Support will be needed at every step along the journey for John Carroll to create meaningful and lasting change.

Health Innovation is Teamwork

It’s safe to predict that future innovations in health will emerge from a convergence of human and computer collaboration.

While many people around the world were tuning in for the annual Oscars presentations, I was reading about Breakthrough Prize Foundation’s 2024 LAUREATES, recognized for progress in the understanding and treatment of major diseases, including cancer therapies, Cystic Fibrosis, Parkinson’s Disease, and more.

The Breakthrough Prize – known as the “Oscars of Science” – was created to celebrate the wonders of our scientific age by some of the biggest names in Silicon Valley technology: Sergey Brin, Priscilla Chan and Mark Zuckerberg, Julia and Yuri Milner, and Anne Wojcicki. Some $308 million has been awarded to clinical researchers and scholars over the thirteen years of the Breakthrough Prize.

Northeast Ohio has the talent and wherewithal to create similar incentives and to draw the world’s attention to our region as a center of global health innovation.

Aspirations for the College of Health

As we rally the support of partners and donors, we know that there are plenty of opportunities and needs as the College of Health advances a new approach to education and problem-solving.

Our immediate goals include:

  • Address provider shortages, regionally and nationally, especially in nursing, behavioral health, and primary care.
  • Connect the dots between the need for greater diversity and representation at all levels of the health professions, and the elimination of persistent health disparities.
  • Invest in the academic, personal, and spiritual formation of a new generation of health leaders, leaving them better equipped to advance systemic change.

We will engage our alumni, including more than 2,000 working as frontline ICU physicians and nurses, hospital administrators, biomedical researchers, and behavioral and public health experts. They challenge us to graduate resilient and adaptable researchers, agents of change, and care providers, and to improve existing care systems and models.

Our successful alumni confirm the value of our Jesuit focus on higher-order thinking — strategic, quantitative, and systems-based — designed to yield fully-reflective professionals, capable of leading their professions and producing an outsized impact on clinical innovation, patient outcomes, and health policy.

Consider the more than 500 JCU alumni who help advance the Cleveland Clinic, one of the world’s most innovative and respected health systems.
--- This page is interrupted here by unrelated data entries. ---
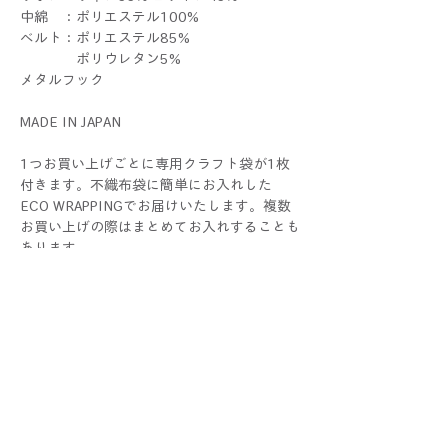
中綿 ：ポリエステル100%
ベルト：ポリエステル85%
ポリウレタン5%
メタルフック
MADE IN JAPAN
1つお買い上げごとに専用クラフト袋が1枚
付きます。不織布袋に簡単にお入れした
ECO WRAPPINGでお届けいたします。複数
お買い上げの際はまとめてお入れすることも
あります。
ラッピングをご希望の際 は、
別途ギフトセットをお求めください。
THERIBONはALLハンドメイドです。1つ1つ
すべて手作業で制作しているため、色や大き
さ、仕上がり具合に個体差が生じる場合がご
ざいます。手作りならではの個性としてお楽
しみください！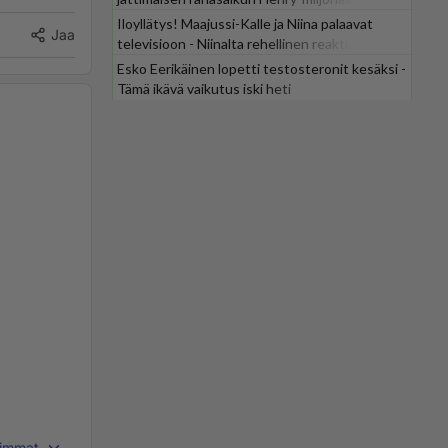
Iloyllätys! Maajussi-Kalle ja Niina palaavat
Jaa
televisioon - Niinalta rehellinen reaktio:
"KÄÄKS!"
Esko Eerikäinen lopetti testosteronit kesäksi -
Tämä ikävä vaikutus iski heti
immat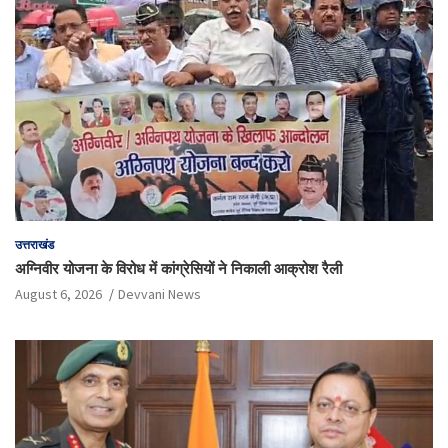
उत्तराखंड
अग्निवीर योजना के विरोध में कांग्रेसियों ने निकाली आक्रोश रैली
August 6, 2026
Devvani News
Our alumni leveraging degrees and interests in psychology, data science, information technology, operations, and supply chain as well as a countless number of science and pre-clinical backgrounds.
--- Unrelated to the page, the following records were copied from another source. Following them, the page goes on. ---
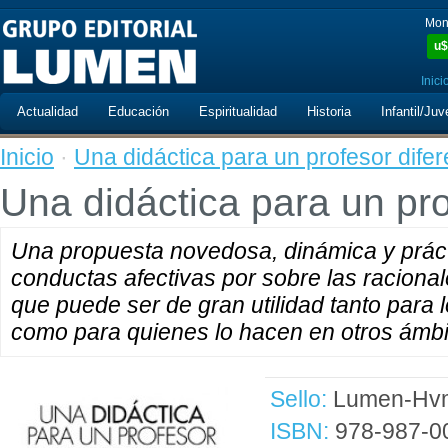
Mon
u$
Inici
Actualidad
Educación
Espiritualidad
Historia
Infantil/Juv
Inicio
·
Una didáctica para un profesor difer
Una didáctica para un pro
Una propuesta novedosa, dinámica y práct
conductas afectivas por sobre las racional
que puede ser de gran utilidad tanto para
como para quienes lo hacen en otros ámbi
Sello:
Lumen-Hvm
ISBN:
978-987-0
Our 500-year-old Jesuit grounding enables us to anchor John Caroll graduates for the challenges and uncertainties of a world driven by human-computer interaction and collaboration. Mihaela van der Schaar, PhD, director of the Cambridge Centre for AI in Medicine at the University of Cambridge in the U.K, describes that challenge concisely. “We need to design and build AI that helps healthcare professionals be better at what they do. The aim should be enabling humans to become better learners and decision-makers.”

Our ability to merge liberal arts and health education produces future clinicians, administrators and researchers who can lead rather than follow in the age of machine learning. Alumni like Megan Berarducci who graduated from John Carroll with a philosophy degree in 2008. She later attended a two-year nursing post-bac program and eventually became a nurse practitioner.

At the peak of the Covid-19 pandemic, she led the Neuroscience Intensive Care Unit at University Hospitals. When asked how a liberal arts education had prepared her for the moment, Megan said: “Philosophy and theology taught me to weed through the facts quickly and find solutions to help save lives. It helps me relate to patients and their families, to guide them through difficult decisions about the care we provide and quality of life they may achieve.”

With your support, we can navigate the future of health and graduate thousands of more alumni like Megan who will understand and uphold the distinction between what is possible, and what is right, and inspire us to pursue what Jesuits call Magis — higher goals for a far greater good.